To increase the number of stories and scripts, our best writers and playwrights must be recruited to filmmaking. To accomplish this, it is advised to set up a film commission within the Union of Czechoslovak Writers, which will ensure that the writers write the most quality, ideologically and artistically highly valuable film stories and scripts.
A significant mission of our cinema is to develop filmmaking in Slovakia. It will be the honour of all Czech filmmakers and film workers to provide general brotherly support for the emerging Slovak filmmaking. This especially entails the construction of necessary technical facilities in Slovakia, the training of Slovak film workers, the help of Czech film experts with the production of Slovak films etc.
These measures, aiming to further develop our film arts, should create a work base that will, through common work, connect all workers in cinema, who wish to righteously serve our people’s democratic republic. This common work requests the proved and experienced film workers to strive for the overcoming of practicism, routinism, and the inclination to formalism and to adopt the marxist-leninist world view and the method of socialist realism in their artistic works. With beginning workers in cinema, it is necessary to overcome the underestimation of expert knowledge in the field of filmmaking and lead them to continuously work on acquiring proper qualification and heed the experiences of meritorious film workers. This cooperation, which presumes the elimination of any generational conflicts, can only be created and solidified on the grounds of honest and open criticism and self-criticism and the disposal of competition habits. The greatest attention must be paid to the selection and training of new talented film workers and also the ideological and professional training of those already working in cinema, which must be attended to by a permanent school, residential courses, to be established by the film office. It is especially necessary to boldly highlight and educate new skilled directors, screenwriters, and actors, then to take actions to reorganise the film faculty of the Academy of Performing Arts in order to prepare new teams of creative film workers in practical cooperation with the filmmaking industry.

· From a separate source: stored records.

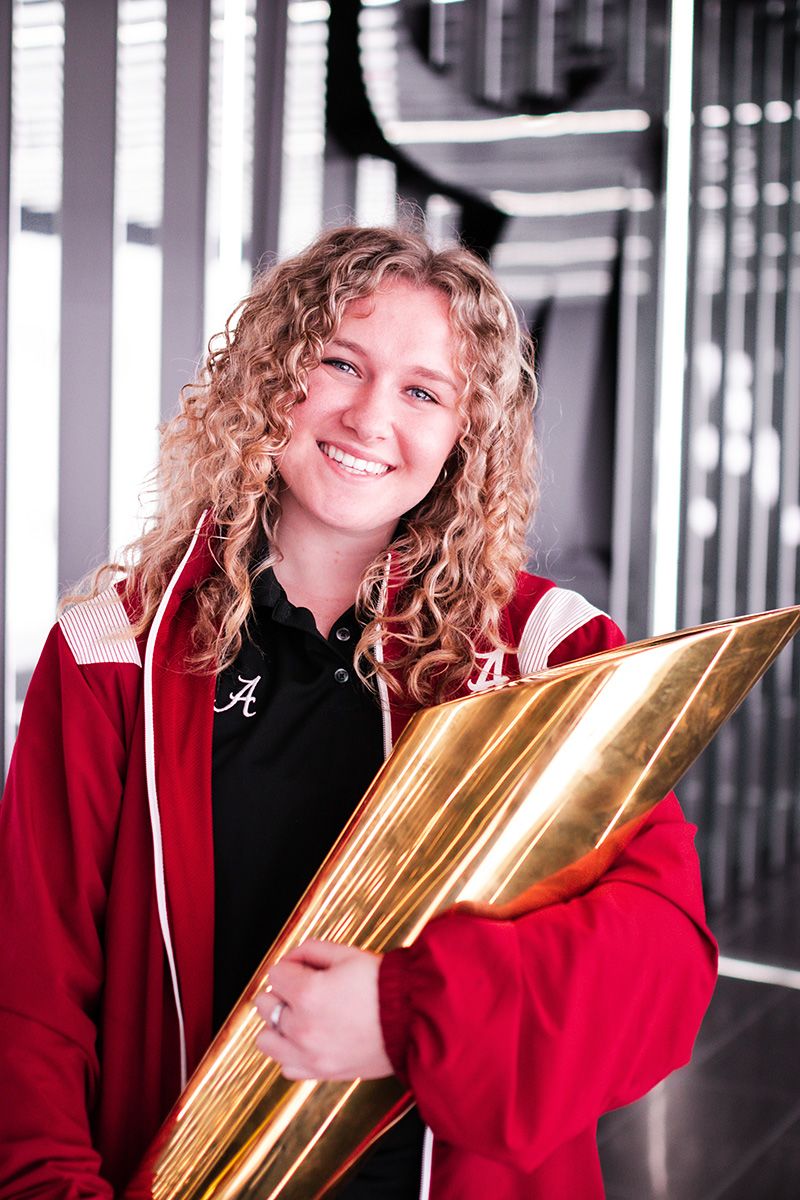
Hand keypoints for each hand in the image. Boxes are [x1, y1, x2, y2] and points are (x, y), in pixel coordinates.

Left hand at [254, 939, 393, 1080]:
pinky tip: (309, 1038)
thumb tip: (292, 958)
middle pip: (265, 1005)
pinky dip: (291, 1052)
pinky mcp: (321, 1072)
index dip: (292, 965)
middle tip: (307, 989)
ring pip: (266, 1040)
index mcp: (307, 994)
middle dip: (282, 992)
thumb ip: (311, 949)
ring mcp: (309, 1054)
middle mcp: (302, 1028)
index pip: (275, 974)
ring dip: (279, 1024)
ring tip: (302, 1016)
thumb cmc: (383, 985)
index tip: (309, 968)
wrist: (413, 1020)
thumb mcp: (347, 953)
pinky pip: (286, 1066)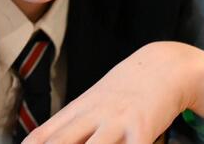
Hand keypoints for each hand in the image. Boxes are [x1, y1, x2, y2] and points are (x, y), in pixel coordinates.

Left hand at [22, 41, 203, 143]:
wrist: (161, 66)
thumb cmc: (124, 93)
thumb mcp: (93, 105)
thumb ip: (72, 129)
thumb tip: (42, 142)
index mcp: (77, 112)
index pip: (43, 136)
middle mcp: (92, 116)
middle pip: (61, 142)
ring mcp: (116, 122)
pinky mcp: (142, 128)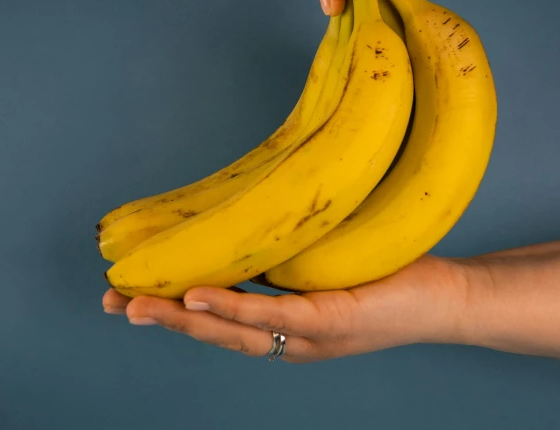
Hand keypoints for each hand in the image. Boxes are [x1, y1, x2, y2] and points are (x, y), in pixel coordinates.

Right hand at [102, 254, 469, 362]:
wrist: (447, 297)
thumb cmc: (387, 275)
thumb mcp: (325, 263)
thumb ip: (287, 255)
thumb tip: (253, 219)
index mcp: (285, 325)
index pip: (217, 317)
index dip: (170, 308)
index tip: (127, 293)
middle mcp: (289, 340)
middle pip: (212, 330)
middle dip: (160, 317)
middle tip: (112, 302)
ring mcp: (309, 336)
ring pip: (232, 329)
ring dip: (180, 317)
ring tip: (134, 304)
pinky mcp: (331, 321)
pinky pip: (273, 316)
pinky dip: (231, 308)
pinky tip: (196, 297)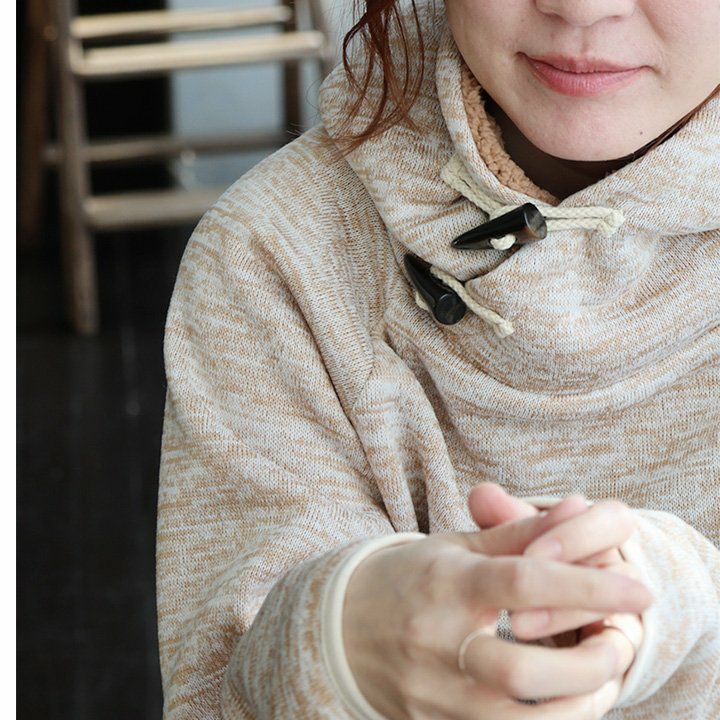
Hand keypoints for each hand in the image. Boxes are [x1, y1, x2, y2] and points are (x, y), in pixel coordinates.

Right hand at [343, 507, 651, 719]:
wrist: (339, 624)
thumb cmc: (408, 577)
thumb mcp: (458, 546)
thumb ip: (519, 533)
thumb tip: (578, 510)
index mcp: (445, 581)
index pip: (522, 582)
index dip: (587, 584)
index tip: (638, 589)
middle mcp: (435, 638)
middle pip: (521, 668)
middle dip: (587, 664)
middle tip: (620, 644)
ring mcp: (430, 689)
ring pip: (514, 719)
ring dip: (574, 706)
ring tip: (602, 680)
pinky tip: (565, 705)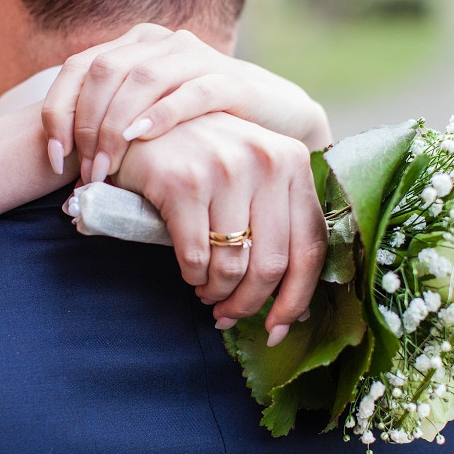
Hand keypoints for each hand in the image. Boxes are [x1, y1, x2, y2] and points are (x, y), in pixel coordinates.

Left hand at [42, 23, 330, 183]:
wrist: (276, 118)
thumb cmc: (202, 126)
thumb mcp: (149, 118)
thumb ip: (111, 122)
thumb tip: (64, 159)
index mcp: (134, 47)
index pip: (78, 68)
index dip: (58, 111)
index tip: (55, 158)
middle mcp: (161, 42)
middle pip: (103, 72)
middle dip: (86, 125)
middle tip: (86, 172)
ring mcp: (196, 57)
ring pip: (141, 80)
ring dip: (116, 126)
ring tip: (108, 168)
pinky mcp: (230, 79)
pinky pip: (191, 91)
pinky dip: (163, 113)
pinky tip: (144, 138)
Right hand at [113, 113, 326, 343]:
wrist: (141, 126)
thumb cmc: (202, 159)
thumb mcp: (252, 173)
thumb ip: (278, 219)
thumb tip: (293, 300)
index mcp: (293, 161)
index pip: (311, 244)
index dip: (297, 296)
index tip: (279, 327)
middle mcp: (266, 161)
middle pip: (272, 264)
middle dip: (250, 304)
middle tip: (230, 315)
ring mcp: (226, 169)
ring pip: (233, 266)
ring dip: (218, 292)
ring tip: (207, 292)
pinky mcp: (184, 182)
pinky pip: (197, 258)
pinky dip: (193, 276)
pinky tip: (189, 273)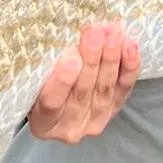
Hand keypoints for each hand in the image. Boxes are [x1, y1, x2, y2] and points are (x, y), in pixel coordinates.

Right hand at [27, 21, 140, 143]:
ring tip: (112, 35)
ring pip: (105, 89)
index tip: (71, 58)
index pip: (51, 103)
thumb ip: (46, 65)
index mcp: (42, 122)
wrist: (59, 98)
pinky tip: (129, 45)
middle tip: (94, 35)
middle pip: (82, 92)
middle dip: (90, 60)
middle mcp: (69, 127)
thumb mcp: (33, 78)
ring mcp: (95, 121)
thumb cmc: (40, 83)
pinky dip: (128, 66)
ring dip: (110, 59)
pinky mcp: (114, 110)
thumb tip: (65, 37)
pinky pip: (124, 88)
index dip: (62, 81)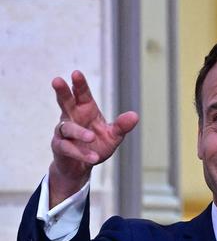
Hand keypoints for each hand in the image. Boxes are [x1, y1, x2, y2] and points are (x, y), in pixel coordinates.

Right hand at [49, 71, 138, 204]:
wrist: (81, 167)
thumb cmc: (96, 146)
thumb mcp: (112, 136)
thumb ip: (121, 126)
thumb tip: (135, 116)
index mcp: (85, 110)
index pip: (81, 94)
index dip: (79, 84)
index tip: (76, 73)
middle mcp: (71, 117)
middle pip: (65, 102)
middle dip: (62, 92)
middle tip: (56, 80)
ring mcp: (63, 132)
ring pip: (68, 128)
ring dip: (80, 132)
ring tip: (92, 137)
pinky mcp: (59, 147)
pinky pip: (68, 148)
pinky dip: (81, 153)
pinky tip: (93, 157)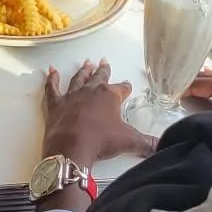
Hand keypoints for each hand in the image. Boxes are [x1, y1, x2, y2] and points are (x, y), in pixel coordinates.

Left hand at [41, 60, 155, 165]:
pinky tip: (51, 71)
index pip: (121, 89)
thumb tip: (160, 145)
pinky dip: (52, 79)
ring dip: (83, 71)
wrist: (72, 149)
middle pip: (99, 78)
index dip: (125, 88)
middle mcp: (90, 91)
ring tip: (86, 63)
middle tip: (104, 62)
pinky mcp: (56, 105)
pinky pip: (53, 88)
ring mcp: (72, 96)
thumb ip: (146, 143)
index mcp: (109, 96)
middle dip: (103, 70)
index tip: (127, 86)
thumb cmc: (99, 141)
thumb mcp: (129, 142)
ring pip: (79, 79)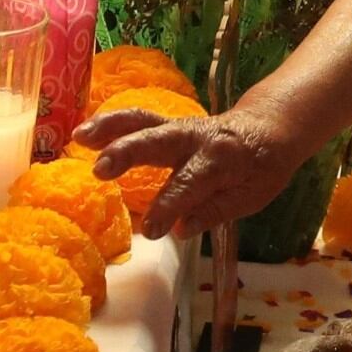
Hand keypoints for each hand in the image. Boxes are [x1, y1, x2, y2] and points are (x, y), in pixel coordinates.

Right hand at [71, 102, 304, 242]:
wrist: (272, 126)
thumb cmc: (263, 167)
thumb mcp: (252, 196)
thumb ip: (215, 210)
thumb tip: (181, 229)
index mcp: (222, 161)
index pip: (189, 185)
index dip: (168, 207)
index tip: (150, 231)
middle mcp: (197, 138)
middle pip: (158, 142)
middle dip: (128, 153)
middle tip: (99, 170)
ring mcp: (181, 127)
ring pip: (143, 122)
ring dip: (109, 128)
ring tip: (79, 138)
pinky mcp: (169, 123)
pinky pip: (138, 120)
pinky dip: (111, 124)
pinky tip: (84, 133)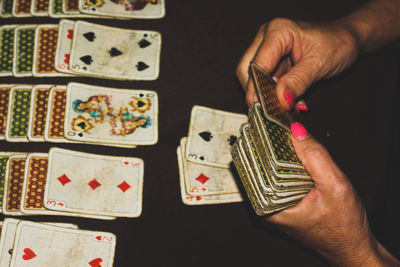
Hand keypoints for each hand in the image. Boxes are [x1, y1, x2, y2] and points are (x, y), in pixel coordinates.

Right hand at [236, 18, 358, 107]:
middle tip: (272, 111)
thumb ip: (298, 81)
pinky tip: (290, 101)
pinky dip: (275, 95)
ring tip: (287, 106)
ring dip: (268, 96)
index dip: (258, 87)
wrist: (348, 40)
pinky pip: (265, 82)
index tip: (264, 108)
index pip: (257, 63)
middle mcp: (267, 38)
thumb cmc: (337, 43)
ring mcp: (268, 50)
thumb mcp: (319, 63)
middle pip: (247, 70)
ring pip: (254, 79)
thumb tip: (281, 99)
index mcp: (277, 31)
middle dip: (258, 93)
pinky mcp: (272, 62)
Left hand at [266, 122, 399, 266]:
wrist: (351, 247)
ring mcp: (272, 203)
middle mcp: (264, 205)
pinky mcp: (282, 201)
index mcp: (268, 206)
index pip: (254, 164)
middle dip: (267, 142)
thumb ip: (316, 157)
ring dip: (276, 149)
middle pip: (258, 164)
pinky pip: (278, 175)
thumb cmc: (344, 227)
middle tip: (274, 120)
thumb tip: (295, 130)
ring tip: (281, 130)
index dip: (260, 140)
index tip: (266, 120)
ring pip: (268, 168)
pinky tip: (290, 148)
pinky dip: (285, 161)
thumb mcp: (335, 187)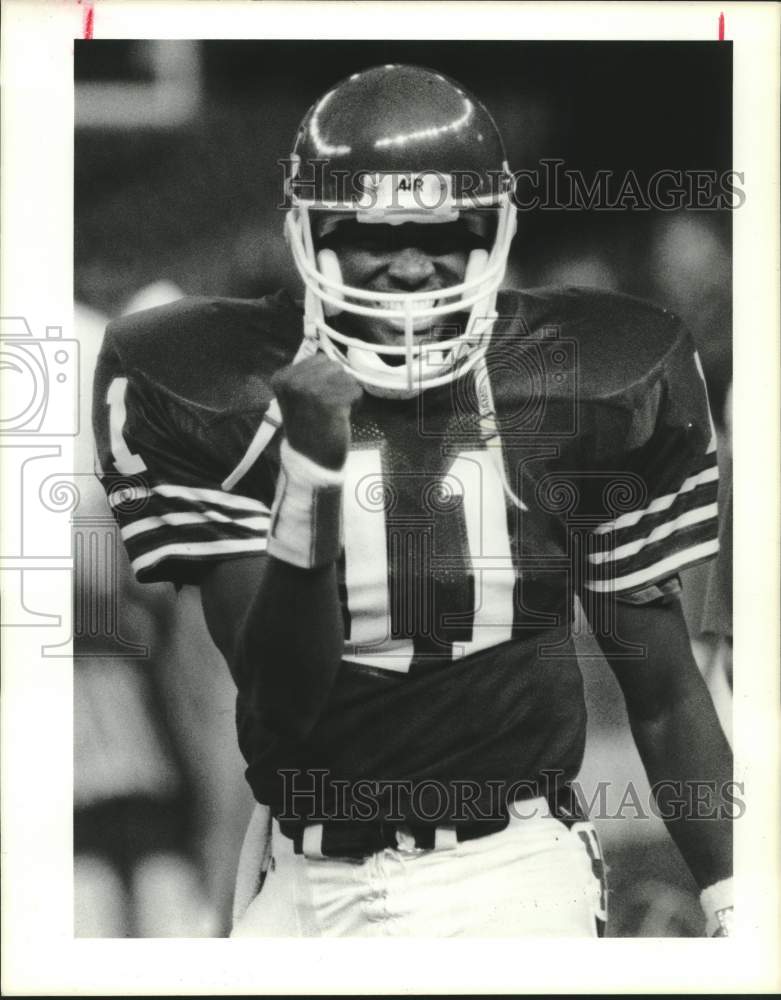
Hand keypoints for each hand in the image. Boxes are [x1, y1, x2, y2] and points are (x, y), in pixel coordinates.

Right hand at [271, 355, 361, 469]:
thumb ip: (310, 376)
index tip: (319, 397)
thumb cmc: (308, 428)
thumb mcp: (298, 397)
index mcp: (282, 377)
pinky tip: (342, 417)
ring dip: (347, 394)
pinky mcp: (331, 402)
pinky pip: (356, 391)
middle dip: (338, 383)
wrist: (311, 460)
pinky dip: (355, 404)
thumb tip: (333, 359)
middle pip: (333, 366)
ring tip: (336, 411)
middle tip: (330, 405)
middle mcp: (294, 381)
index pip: (319, 360)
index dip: (326, 378)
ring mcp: (312, 390)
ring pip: (347, 377)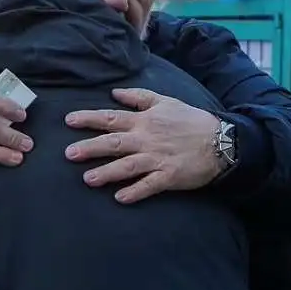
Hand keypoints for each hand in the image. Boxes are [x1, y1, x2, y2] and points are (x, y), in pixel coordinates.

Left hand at [64, 88, 222, 203]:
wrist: (222, 141)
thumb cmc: (191, 120)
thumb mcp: (165, 101)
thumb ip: (138, 97)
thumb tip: (113, 92)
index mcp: (144, 121)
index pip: (111, 118)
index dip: (89, 118)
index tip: (68, 120)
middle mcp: (147, 139)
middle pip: (114, 142)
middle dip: (90, 147)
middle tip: (69, 154)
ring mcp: (157, 158)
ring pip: (128, 165)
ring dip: (107, 172)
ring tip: (88, 179)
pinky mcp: (169, 176)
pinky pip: (150, 185)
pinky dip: (135, 191)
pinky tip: (120, 198)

Along with the rebuilding of the creative work of our cinema, it is also necessary to take measures in the field of film distribution so as to ease the access of hundreds of thousands new viewers. That entails the focus of our cinema network to industrial areas, factory clubs etc. and the penetration of cinema even to the remotest villages. That further entails a distribution policy which manages to acquire and educate viewers mainly using our new films and also Soviet films and those of people’s democratic countries; it is concurrently the significant mission of the Party, mass organisations, the authorities of state educational institutions, and the educational administration to continuously take care of the mass attendance of Czechoslovak, Soviet, and other progressive films. It is necessary to carry out targeted measures in the distribution section of the state film administration.
Our country has, led by Klement Gottwald, boldly set out to build socialism. Film workers have a great responsibility in this aim. Their works are today seen by millions of citizens of the Republic, from the industrial urban communities to the distant small villages. Therefore, they must invest all their effort in giving the people convincing works of art of high ideological and artistic quality, which will be loved and admired by the people, which will be understood, and which will become an indispensable need in everyday life and a helper, teacher, and advisor with its reconstruction.
„Za vysokou ideovou a uměleckou úroveň československého filmu“, in: Rudé právo, 19.4.1950.